Der Schimmelpilz Aspergillus fumigatus ist als Saprophyt in der Natur allgegenwärtig und als Risikopilz in der Kompostwirtschaft und substratherstellenden Industrie bekannt. Er ist grundsätzlich kein humanpathogener Pilz. Jedoch ist A. fumigatus ein Mykotoxinbildner und Allergen bei sensibilisierten Personen sowie ein potentielles Humanpathogen(5) . Selten ist von Fällen berichtet worden, in denen A. fumigatus zu Atemwegs- und Hauterkrankungen bei immungeschwächten Menschen geführt hat, deren Ursache erhöhte Sporenkonzentrationen in Substraten waren. Daher ist aber seit den 1990er Jahren das Aufstellen von Topfpflanzen in Krankenhäusern untersagt.

Weitere Humanpathogene


Verschiedene Autoren berichten über Erreger, die aus Kultursubstraten, Blumenerden, Komposten und anderem rezykliertem Material isoliert worden sind. Hierzu zählen Scedosporium apiospermum, S. prolificans (Schleimpilze, die das Zentralnervensystem und das Atmungssystems infizieren können), Sporothrix schenckii (Erreger der Sporotrichose) und Clostridium tetani (Erreger von Tetanus). Auf diese Humanpathogene wird hier nicht weiter eingegangen.

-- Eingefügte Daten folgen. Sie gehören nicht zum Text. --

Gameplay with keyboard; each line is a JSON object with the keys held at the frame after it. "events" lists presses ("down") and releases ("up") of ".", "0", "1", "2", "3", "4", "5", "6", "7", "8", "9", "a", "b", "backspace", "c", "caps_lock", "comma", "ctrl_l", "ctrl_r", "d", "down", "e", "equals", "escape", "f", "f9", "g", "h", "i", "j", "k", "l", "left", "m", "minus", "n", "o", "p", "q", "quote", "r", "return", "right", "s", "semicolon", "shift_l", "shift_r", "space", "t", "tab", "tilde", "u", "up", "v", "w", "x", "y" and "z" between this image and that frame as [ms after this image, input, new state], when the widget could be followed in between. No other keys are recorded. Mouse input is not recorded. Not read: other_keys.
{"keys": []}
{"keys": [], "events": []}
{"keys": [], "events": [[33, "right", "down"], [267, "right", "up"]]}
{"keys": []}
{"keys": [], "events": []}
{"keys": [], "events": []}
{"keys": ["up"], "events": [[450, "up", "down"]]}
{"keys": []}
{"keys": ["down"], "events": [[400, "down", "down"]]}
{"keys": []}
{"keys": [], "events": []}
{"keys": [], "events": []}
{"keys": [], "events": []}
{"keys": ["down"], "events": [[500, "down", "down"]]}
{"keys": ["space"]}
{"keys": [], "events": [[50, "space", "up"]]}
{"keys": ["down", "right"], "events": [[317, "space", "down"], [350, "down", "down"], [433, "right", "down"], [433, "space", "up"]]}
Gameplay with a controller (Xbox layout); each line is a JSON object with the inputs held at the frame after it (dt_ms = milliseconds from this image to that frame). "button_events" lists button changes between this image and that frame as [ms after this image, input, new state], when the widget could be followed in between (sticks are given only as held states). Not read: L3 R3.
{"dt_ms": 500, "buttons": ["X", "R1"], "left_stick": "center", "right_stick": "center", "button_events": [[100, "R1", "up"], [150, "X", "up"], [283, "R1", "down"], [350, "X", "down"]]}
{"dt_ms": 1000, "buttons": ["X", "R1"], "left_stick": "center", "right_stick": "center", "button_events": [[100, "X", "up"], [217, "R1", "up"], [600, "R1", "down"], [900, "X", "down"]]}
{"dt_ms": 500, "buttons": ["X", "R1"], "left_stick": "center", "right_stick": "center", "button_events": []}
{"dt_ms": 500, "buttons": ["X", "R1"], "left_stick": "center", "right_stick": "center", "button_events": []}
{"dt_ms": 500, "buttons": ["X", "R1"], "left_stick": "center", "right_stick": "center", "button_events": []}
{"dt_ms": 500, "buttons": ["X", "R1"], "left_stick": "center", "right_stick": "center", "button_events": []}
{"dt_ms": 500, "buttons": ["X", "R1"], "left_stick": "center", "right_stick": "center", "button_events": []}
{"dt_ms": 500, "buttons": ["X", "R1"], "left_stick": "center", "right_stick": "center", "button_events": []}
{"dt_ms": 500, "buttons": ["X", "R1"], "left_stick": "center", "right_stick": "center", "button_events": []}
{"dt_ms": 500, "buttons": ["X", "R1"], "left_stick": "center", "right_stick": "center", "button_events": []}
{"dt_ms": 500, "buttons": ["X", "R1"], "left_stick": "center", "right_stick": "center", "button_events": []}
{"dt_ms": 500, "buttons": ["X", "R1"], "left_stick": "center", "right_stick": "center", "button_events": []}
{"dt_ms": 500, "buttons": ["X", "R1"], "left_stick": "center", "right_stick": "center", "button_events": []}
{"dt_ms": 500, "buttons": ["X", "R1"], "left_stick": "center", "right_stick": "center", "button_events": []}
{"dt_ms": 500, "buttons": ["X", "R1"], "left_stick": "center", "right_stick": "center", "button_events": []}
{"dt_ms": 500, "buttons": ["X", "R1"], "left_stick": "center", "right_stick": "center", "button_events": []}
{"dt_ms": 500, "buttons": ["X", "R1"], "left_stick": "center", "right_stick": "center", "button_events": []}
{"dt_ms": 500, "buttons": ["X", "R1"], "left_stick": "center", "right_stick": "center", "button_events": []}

(1) BMELV BUNDESMINISTERIUM FÜR ERNÄHRUNG, LANDWIRTSCHAFT UND VERBRAUCHERSCHUTZ (2012): Verordnung über das Inverkehrbringen von Düngemitteln, Bodenhilfsstoffen, Kultursubstraten und Pflanzenhilfsmitteln (Düngemittelverordnung – DüMV) vom 5. Dezember 2012 (BGBl. I S. 2482).
(2) PIECHOCKI, R. (1989): Das berühmteste Bakterium. 100 Jahre Escherichia coli-Forschung. Urania-Verlag, Köln.
(3) KAYSER, F. H., BÖTTGER, E.C., ZINKERNAGEL, R. M., HALLER, O., ECKERT, J. & DEPLAZES, P. (2010): Taschenlehrbuch Medizinische Mikrobiologie. 12. Auflage; 774 S. Georg Thieme Verlag, Stuttgart.
(4) HEALTH PROTECTION SCOTLAND (2013): Increased incidence of Legionnaires’ disease caused by Legionella longbeachae in Scotland. Report from a national incident ma-nagement team.
(5) SCHLECHTE, G. B. & SCHMILEWSKI, G. K. (2010): Saprophytische Pilze in Kultursubstraten. Ringordner mit Lieferung 1. Erschienen im Selbstverlag.